13th Swedish Mathematical Society Problems 1973

1.  log₈2 = 0.2525 in base 8 (to 4 places of decimals). Find log₈4 in base 8 (to 4 places of decimals).

2.  The Fibonacci sequence f₁, f₂, f₃, ... is defined by f₁ = f₂ = 1, f_n+2 = f_n+1 + f_n. Find all n such that f_n = n².

3.  ABC is a triangle with ∠A = 90^o, ∠B = 60^o. The points A₁, B₁, C₁ on BC, CA, AB respectively are such that A₁B₁C₁ is equilateral and the perpendiculars (to BC at A₁, to CA at B₁ and to AB at C₁) meet at a point P inside the triangle.
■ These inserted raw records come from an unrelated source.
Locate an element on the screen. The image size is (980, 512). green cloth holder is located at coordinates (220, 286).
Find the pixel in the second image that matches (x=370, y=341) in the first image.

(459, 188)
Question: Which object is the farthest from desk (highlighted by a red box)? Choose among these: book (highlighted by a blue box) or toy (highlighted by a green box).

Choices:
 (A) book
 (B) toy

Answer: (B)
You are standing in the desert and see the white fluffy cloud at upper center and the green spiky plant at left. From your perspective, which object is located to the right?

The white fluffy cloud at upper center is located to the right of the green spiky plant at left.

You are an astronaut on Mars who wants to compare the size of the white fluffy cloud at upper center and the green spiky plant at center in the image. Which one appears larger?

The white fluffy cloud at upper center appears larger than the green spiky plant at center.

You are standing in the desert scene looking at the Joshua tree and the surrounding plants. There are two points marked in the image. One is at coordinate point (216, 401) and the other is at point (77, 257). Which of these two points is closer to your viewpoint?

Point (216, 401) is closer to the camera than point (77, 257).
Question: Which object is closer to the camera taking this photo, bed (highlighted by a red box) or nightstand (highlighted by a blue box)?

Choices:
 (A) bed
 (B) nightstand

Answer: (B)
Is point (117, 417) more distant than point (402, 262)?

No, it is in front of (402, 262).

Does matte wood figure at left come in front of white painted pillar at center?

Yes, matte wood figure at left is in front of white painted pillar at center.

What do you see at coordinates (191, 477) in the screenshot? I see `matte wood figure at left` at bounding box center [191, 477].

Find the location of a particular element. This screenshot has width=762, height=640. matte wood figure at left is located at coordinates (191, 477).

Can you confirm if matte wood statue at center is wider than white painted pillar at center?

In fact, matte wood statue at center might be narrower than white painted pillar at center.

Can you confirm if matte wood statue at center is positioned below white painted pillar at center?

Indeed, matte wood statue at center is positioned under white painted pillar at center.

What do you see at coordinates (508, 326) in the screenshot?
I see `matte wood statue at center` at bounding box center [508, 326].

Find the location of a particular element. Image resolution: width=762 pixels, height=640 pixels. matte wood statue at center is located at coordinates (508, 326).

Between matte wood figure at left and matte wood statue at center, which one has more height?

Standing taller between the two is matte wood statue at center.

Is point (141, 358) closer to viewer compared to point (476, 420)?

Find the ratios PA₁:PB₁:PC₁.

4.  p is a prime. Find all relatively prime positive integers m, n such that m/n + 1/p² = (m + p)/(n + p).

5.  f(x) is a polynomial of degree 2n. Show that all polynomials p(x), q(x) of degree at most n such that f(x)q(x) - p(x) has the form ∑_2n<k≤3n (a^k + x^k), have the same p(x)/q(x).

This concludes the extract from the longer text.